The collection’s later poems were written in response to COVID, especially at the start of the lockdowns. Though there has already been debate on whether such quarantine poems will hold meaning years from now, or if they’re too timely, Franklin’s response to the pandemic is haunting. Further, how can anyone be an artist and not address a once-in-a-lifetime pandemic? In what feels like a coda to the book’s title poem, Franklin added a few italicized stanzas to the piece, recalling New York burying its dead in mass and losing count of how many times we’ve washed our hands. He concludes with the chilling image, “The lights of the empty YMCA / Seemed possessed of a terrible sadness.” His added lines powerfully recount what those earliest days of the pandemic felt like, specifically the uncertainty, the quiet streets, the fear of going to the supermarket. These are images that need to be documented, too timely or not.

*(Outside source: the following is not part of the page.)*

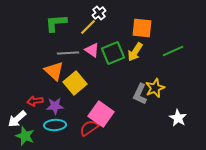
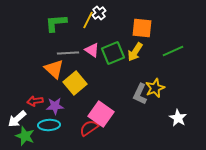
yellow line: moved 7 px up; rotated 18 degrees counterclockwise
orange triangle: moved 2 px up
cyan ellipse: moved 6 px left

In another poem, “Quarantine Days,” Franklin again resurrects the character of the grandfather, while recounting what he endured during the Spanish Flu and how he persevered. After the grandfather caught the flu, Franklin tells us, he barricaded himself on the sleeping porch, before collapsing and eventually allowing a doctor in. Despite sweating, fighting a fever, and drifting in and out of sleep, the grandfather endured, as the poem concludes, “But, fate dislikes / That kind of drama, and one day he / Got out of bed, moved the furniture, // And quietly unlocked the porch door.” After the year that we’ve all had and the constant headlines about mass death, “Quarantine Days” serves as a gut-punch, a powerful testament to human life. Franklin also has a way of personalizing large historical events, such as COVID or the Spanish Flu, by binding them to family history and memory.

Perhaps most importantly, Noise of the World reminds us not to take for granted those everyday activities that remind us that we’re alive. This is especially true post-COVID. In “Breaking Curfew,” written in April 2020, Franklin accurately captures the eerie silence of those first weeks in lockdown. He writes:

These nights when we walk together, the streets

Are empty, the way they are in your poem,
The lights of the shopping mall seem pointless.
I don’t know if the department store at the

Corner will ever reopen. From the other side of
The park, it looks like a white church (your phrase)
That no one visits. We stop for a minute to

Look down at the canal. Even the ducks have gone.

I haven’t read anything yet that accurately captured those frightening early days of lockdown as well as Franklin’s poem. Yet, he concludes the piece with the couple still living and going about their routine, determined to make dinner and go for a walk. Life goes on, as they say, and perhaps that’s the most important takeaway from Noise of the World. Despite death at the personal level or a larger level, as with a global pandemic, life continues, much like the grandfather in “Quarantine Days” or the couple in “Breaking Curfew.”

Noise of the World addresses personal loss frequently, but it’s also a praise song to those daily acts of living, those everyday moments that feel more important post-COVID. Even a neighborhood stroll around the block or a couple cooking dinner holds significant weight in Franklin’s poems. He has a knack for giving the familiar substance and meaning. This is no easy feat. His work is engaging, rooted in personal narrative and memory. Noise of the World is a potent, moving read, particularly given the context of the previous year.